Dari empat tim nasional negara Arab yang berlaga, hanya Maroko yang mampu lolos ke babak semifinal. Hal itu sudah sangat cukup untuk mengangkat harga diri bangsa Arab yang selama ini terpuruk.

Dalam suasana kebatinan Arab, mereka memandang dirinya begitu besar. Mereka memiliki episode sejarah klasik yang cemerlang. Konsep diri bangsa Arab memang sangat tinggi. Mereka merasa pernah menjadi "pusat" kekuasaan dunia dan punya kontribusi besar bagi peradaban umat manusia.

Suasana kebatinan itu kini sontak muncul lagi dan membantu mereka menyatakan kepada dunia siapa sebenarnya mereka. Pernyataan itu terpendam sangat lama dalam batin bangsa Arab tanpa memperoleh ekspresi yang signifikan. Selama ini bangsa Arab merasa disalahpahami dan tidak diapresiasi secara adil oleh Barat. Arab, misalnya, dianggap identik dengan konservatisme dan bahkan terorisme. Barat memandang Arab sebagai terbelakang serta tidak mengapresiasi capaian-capaian historis dan kontribusi peradaban Arab bagi umat manusia (Nydell, 2012). Dengan capaian tim Maroko, jununisme publik Arab mentakbirkan "Inilah aku, inilah Arab yang hebat dalam sejarah itu".

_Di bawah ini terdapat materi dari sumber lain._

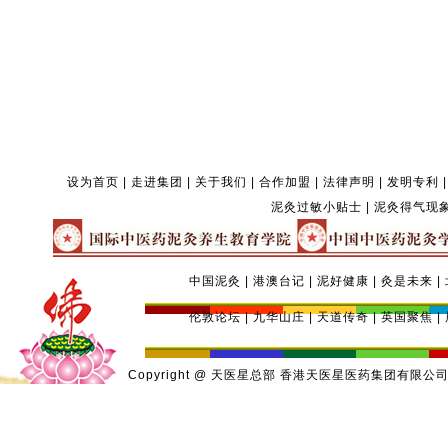
设为首页
|
走进集团
|
关于我们
|
合作加盟
|
法律声明
|
发明专利
泥灸过敏小贴士
|
泥灸得气现
中国泥灸
|
港澳台记
|
泥好健康
|
灸是未来
|
伦敦论坛
|
九华山庄
|
天道传奇
|
英国聚焦
|
Copyright @ 天医星总部
香港天医星医药集团有限公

Arab sebenarnya tetap merasa sebagai satu-kesatuan bangsa meski mereka sudah terpecah ke dalam banyak negara. Perasaan kesatuan itu tecermin dalam berbagai karya puisi, novel, acara televisi, hingga stand up comedy. Selama ini sejarah seolah-olah mengatakan bahwa keterpecahan Arab merupakan fakta yang nyata dan persatuan Arab adalah fiksi belaka. Namun euforia kemenangan tim Arab dalam Piala Dunia kali ini telah membangkitkan kembali perasaan kesatuan yang telah tertimbun oleh berbagai peristiwa panjang. Slogan "fakhrun lana jami'an" (kebanggaan kita semua) menjadi viral setelah kemenangan Maroko dan mewakili perasaan persatuan ini.

Kunci kesatuan kebudayaan ini tentulah kesamaan bahasa. Selama ini, acara-acara televisi dan platform media sosial berperan dalam menyatukan bangsa Arab, seperti Arab Idol, Hawa Sawa, dan YouTuber Kuwait AboFlah. Persatuan Arab gagal secara politik. Ideologi Pan-Arabisme juga telah hancur berkeping-keping di tengah keterpecahan bangsa itu. Namun kebudayaan Arab berhasil mempersatukan kembali perasaan Arab, khususnya melalui budaya populer yang didukung media-media baru. Kali ini, persatuan tersebut dikukuhkan oleh capaian di lapangan hijau.

Keberhasilan Maroko telah akan menyatukan perasaan, emosi, serta menggugah impian dan kesadaran "persatuan Arab". Persatuan Arab adalah kata-kata yang selama ini sangat akrab dalam basa-basi para pemimpin, pemikir, dan bangsa Arab, tapi kosong dalam kenyataannya.